I would like to begin by thanking the delegation of France for taking the initiative to organize this meeting on an important issue. France has been a key advocate for the protection of the humanitarian space and this timely initiative deserves appreciation.*
2. I thank Ms. Amina Mohammed, Deputy Secretary General of the United Nations and Mr. Robert Mardini, Director General, International Committee of the Red Cross for their comprehensive briefings. I thank Madam Lucile Grosjean of ‘Action Contre la Faim’ for sharing her insights. I would also like to welcome the presence of the Foreign Ministers of Kenya, Mexico and Tunisia at today’s meeting.
3. The world today is engulfed in a range of humanitarian crises. Most of these are caused by armed conflicts that severely impact the lives of millions of innocent civilians. The COVID-19 pandemic has further exacerbated this situation.
4. While international humanitarian law, as we see it today, has its genesis in the recent past, civilizations and cultures throughout history have developed rules of warfare for the protection of non-combatants and civilian populations.
5. The humanitarian law principles found their existence in India long before modern humanitarian jurisprudence evolved. India has followed the path of ‘Dharma’ or ‘righteous conduct’ and provided refuge to persecuted people over centuries. The Dharma-based norms for armed conflict in ancient India were founded on the principle of humanity and humanitarian norms and had many rules protecting civilians during conflict. High importance was attached to distinguishing combatants and non-combatants during armed conflicts. In a "Dharma-yuddha” or ‘Righteous War”, civilians were not attacked. On the contrary, they had to be protected.

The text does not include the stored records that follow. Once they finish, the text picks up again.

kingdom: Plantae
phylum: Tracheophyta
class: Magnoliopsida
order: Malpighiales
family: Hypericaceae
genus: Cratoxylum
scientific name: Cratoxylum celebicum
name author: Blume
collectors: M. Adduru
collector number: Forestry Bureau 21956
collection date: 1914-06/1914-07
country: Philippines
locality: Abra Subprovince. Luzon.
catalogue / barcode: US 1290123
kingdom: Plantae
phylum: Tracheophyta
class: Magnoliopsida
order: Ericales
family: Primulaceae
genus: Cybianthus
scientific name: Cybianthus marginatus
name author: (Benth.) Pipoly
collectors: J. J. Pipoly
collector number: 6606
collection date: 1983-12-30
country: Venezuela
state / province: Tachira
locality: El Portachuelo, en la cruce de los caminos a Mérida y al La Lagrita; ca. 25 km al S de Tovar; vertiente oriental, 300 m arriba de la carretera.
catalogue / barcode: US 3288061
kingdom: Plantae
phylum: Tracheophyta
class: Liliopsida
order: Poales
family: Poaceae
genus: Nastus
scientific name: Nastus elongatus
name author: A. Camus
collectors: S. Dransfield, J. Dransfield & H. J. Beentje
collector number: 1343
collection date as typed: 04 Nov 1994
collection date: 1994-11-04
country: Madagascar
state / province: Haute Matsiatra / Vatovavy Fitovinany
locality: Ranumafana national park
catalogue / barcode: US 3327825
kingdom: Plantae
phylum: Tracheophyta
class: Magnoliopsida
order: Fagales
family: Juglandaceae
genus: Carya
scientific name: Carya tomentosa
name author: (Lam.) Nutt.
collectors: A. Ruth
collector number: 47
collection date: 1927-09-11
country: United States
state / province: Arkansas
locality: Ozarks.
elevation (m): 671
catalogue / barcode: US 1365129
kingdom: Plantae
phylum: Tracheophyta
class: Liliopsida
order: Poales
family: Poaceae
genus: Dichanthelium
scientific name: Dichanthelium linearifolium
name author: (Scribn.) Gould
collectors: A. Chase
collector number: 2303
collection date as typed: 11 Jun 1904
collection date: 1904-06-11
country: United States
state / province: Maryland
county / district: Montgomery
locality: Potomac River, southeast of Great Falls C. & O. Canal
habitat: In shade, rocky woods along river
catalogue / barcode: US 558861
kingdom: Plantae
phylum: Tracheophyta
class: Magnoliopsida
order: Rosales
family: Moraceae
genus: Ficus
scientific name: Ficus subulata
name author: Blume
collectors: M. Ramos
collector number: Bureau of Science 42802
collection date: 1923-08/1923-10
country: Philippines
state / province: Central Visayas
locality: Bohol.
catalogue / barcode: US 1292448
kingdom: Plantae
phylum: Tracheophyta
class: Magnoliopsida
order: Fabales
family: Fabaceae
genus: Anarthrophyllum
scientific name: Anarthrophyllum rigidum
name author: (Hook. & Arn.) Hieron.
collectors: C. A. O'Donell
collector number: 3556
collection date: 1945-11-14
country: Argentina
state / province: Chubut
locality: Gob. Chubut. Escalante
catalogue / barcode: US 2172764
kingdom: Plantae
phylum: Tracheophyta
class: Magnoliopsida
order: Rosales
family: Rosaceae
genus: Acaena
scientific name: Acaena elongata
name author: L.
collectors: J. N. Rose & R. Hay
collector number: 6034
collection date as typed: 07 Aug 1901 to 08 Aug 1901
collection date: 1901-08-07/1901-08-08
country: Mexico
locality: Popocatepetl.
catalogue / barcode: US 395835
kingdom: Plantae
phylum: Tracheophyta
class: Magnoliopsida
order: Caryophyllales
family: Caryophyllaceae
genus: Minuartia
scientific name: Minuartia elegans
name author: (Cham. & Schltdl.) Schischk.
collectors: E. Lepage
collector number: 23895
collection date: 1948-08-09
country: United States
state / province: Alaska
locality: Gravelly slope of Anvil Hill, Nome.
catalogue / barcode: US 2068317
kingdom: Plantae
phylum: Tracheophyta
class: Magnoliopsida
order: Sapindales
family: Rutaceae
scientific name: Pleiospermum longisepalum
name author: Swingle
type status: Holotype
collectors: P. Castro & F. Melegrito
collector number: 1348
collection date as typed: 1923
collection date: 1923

6. In this regard, we condemn the killing of Indian Photo Journalist Danish Siddiqui while he was on a reporting assignment in Kandahar in Afghanistan yesterday. I extend our sincerest condolences to his bereaved family.
7. The complex nature of humanitarian situations around the world today demands urgent attention of the Council.
8. We believe that the primary responsibility for providing protection and assistance in a humanitarian crisis lies with the concerned country and its national government. However, international humanitarian assistance, when provided, must be given impartially, in accordance with the guiding principles outlined in General Assembly resolution 46/182 and other relevant resolutions. India remains committed to preserving the principles of humanity, neutrality, impartiality and independence in responding to all humanitarian situations. Being party to all the four Geneva Conventions, India's legal framework is fully aligned with supporting the principles of international humanitarian law and its implementation.
9. We also believe that respect for the principles of the UN Charter, including sovereignty, political independence and the territorial integrity of Member States, should remain the basis for all humanitarian actions taken by the Council. The Council must avoid politicization of humanitarian work and of humanitarian actors involved in conflict. Humanitarian action should not be used as a ploy to undermine the territorial integrity of States. Too often we have seen humanitarian assistance being linked to coercive measures by external players in order to force outcomes desired by them. Such actions run the risk of being counter-productive to achieving a resolution of the conflict itself and could further shrink the necessary space for much needed humanitarian action or assistance.
10. Violence against humanitarian workers in situations of armed conflict remains a matter of serious concern. I extend condolences to the families of the 99 humanitarian workers who were reported to be killed over the last year. We strongly condemn attacks against humanitarian personnel. Member States must take all measures to implement Security Council resolutions 2175 (2014) and 2286 (2016) to ensure the protection of humanitarian personnel and actors.
11. Ensuring accountability for serious violations of international humanitarian law remains one of the key challenges before us. States must accord high priority to addressing this issue. We must assist national authorities in developing capabilities and capacities to strengthen their national legal frameworks and related structures to investigate and prosecute the perpetrators.
12. Terrorism further compounds the twin problems of violence against humanitarian personnel and lack of accountability. Access to new and emerging technologies has enhanced the capacities of terrorist groups to obstruct humanitarian action, including safe and unhindered access for medical and humanitarian agencies. There needs to be zero tolerance for terrorism.
13. Sanctioning individuals and entities perpetrating serious violations of international humanitarian law, especially attacks on humanitarian and medical personnel, is an effective tool for the Council to check and cease violations. We, however, do believe, however, that such measures should have wider regional and international support, in the absence of which, there may be further deterioration of the humanitarian crisis and shrinking of the humanitarian space. For example, in the context of Syria, both the UN Secretary General and Office for the Coordination of Humanitarian Affairs (OCHA) have repeatedly spoken about the worsening impact of such measures on humanitarian operations on the ground.
14. To conclude, we call upon all States to respect and adhere to the UN Charter, international humanitarian law and humanitarian principles. This alone will prevent any further shrinkage of the humanitarian space. India remains committed to working with the international community to address global humanitarian challenges in an effective and comprehensive manner.